Record excerpts:

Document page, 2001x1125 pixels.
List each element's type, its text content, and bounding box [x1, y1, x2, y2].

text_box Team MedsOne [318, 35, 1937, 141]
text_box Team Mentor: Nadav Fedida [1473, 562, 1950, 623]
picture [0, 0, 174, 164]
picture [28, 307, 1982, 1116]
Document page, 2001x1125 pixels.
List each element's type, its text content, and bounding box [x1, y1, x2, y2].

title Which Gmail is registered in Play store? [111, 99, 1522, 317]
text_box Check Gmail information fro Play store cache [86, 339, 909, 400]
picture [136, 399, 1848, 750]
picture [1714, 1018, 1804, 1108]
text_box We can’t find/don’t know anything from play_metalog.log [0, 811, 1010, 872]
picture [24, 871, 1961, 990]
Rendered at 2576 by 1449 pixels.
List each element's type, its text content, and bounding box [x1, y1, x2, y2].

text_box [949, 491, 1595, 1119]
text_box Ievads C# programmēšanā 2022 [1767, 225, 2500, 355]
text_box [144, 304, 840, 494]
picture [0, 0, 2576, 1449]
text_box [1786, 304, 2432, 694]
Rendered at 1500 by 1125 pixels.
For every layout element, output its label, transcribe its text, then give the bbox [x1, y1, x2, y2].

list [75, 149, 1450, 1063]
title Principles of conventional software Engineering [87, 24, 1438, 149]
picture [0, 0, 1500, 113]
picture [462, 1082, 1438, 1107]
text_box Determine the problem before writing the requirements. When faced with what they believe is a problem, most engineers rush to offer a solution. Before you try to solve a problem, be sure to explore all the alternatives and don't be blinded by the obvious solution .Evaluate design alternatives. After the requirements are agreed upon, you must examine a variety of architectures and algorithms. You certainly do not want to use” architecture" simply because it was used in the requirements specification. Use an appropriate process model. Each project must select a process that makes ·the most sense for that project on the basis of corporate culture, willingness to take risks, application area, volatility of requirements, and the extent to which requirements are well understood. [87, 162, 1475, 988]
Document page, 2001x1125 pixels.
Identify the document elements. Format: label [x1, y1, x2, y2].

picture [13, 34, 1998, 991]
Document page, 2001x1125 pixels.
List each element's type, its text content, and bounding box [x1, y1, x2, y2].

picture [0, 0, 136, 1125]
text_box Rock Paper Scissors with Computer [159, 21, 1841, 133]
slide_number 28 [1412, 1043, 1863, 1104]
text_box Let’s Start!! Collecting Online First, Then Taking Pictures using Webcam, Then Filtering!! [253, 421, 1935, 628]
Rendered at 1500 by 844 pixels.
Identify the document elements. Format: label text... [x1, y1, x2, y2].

What the task requires:
Return all of the lines above exactly, with none omitted.

Response:
Document page, 2001x1125 pixels.
List each element's type, its text content, and bounding box [x1, y1, x2, y2].

text_box Team MedsOne [318, 35, 1937, 141]
text_box Team Mentor: Nadav Fedida [1473, 562, 1950, 623]
picture [0, 0, 174, 164]
picture [28, 307, 1982, 1116]
Document page, 2001x1125 pixels.
List each element's type, its text content, and bounding box [x1, y1, x2, y2].

title Which Gmail is registered in Play store? [111, 99, 1522, 317]
text_box Check Gmail information fro Play store cache [86, 339, 909, 400]
picture [136, 399, 1848, 750]
picture [1714, 1018, 1804, 1108]
text_box We can’t find/don’t know anything from play_metalog.log [0, 811, 1010, 872]
picture [24, 871, 1961, 990]
Rendered at 2576 by 1449 pixels.
List each element's type, its text content, and bounding box [x1, y1, x2, y2].

text_box [949, 491, 1595, 1119]
text_box Ievads C# programmēšanā 2022 [1767, 225, 2500, 355]
text_box [144, 304, 840, 494]
picture [0, 0, 2576, 1449]
text_box [1786, 304, 2432, 694]
Rendered at 1500 by 1125 pixels.
For every layout element, output its label, transcribe its text, then give the bbox [x1, y1, x2, y2].

list [75, 149, 1450, 1063]
title Principles of conventional software Engineering [87, 24, 1438, 149]
picture [0, 0, 1500, 113]
picture [462, 1082, 1438, 1107]
text_box Determine the problem before writing the requirements. When faced with what they believe is a problem, most engineers rush to offer a solution. Before you try to solve a problem, be sure to explore all the alternatives and don't be blinded by the obvious solution .Evaluate design alternatives. After the requirements are agreed upon, you must examine a variety of architectures and algorithms. You certainly do not want to use” architecture" simply because it was used in the requirements specification. Use an appropriate process model. Each project must select a process that makes ·the most sense for that project on the basis of corporate culture, willingness to take risks, application area, volatility of requirements, and the extent to which requirements are well understood. [87, 162, 1475, 988]
Document page, 2001x1125 pixels.
Identify the document elements. Format: label [x1, y1, x2, y2].

picture [13, 34, 1998, 991]
Document page, 2001x1125 pixels.
List each element's type, its text content, and bounding box [x1, y1, x2, y2].

picture [0, 0, 136, 1125]
text_box Rock Paper Scissors with Computer [159, 21, 1841, 133]
slide_number 28 [1412, 1043, 1863, 1104]
text_box Let’s Start!! Collecting Online First, Then Taking Pictures using Webcam, Then Filtering!! [253, 421, 1935, 628]
Rendered at 1500 by 844 pixels.
Identify the document elements. Format: label text... [x1, y1, x2, y2].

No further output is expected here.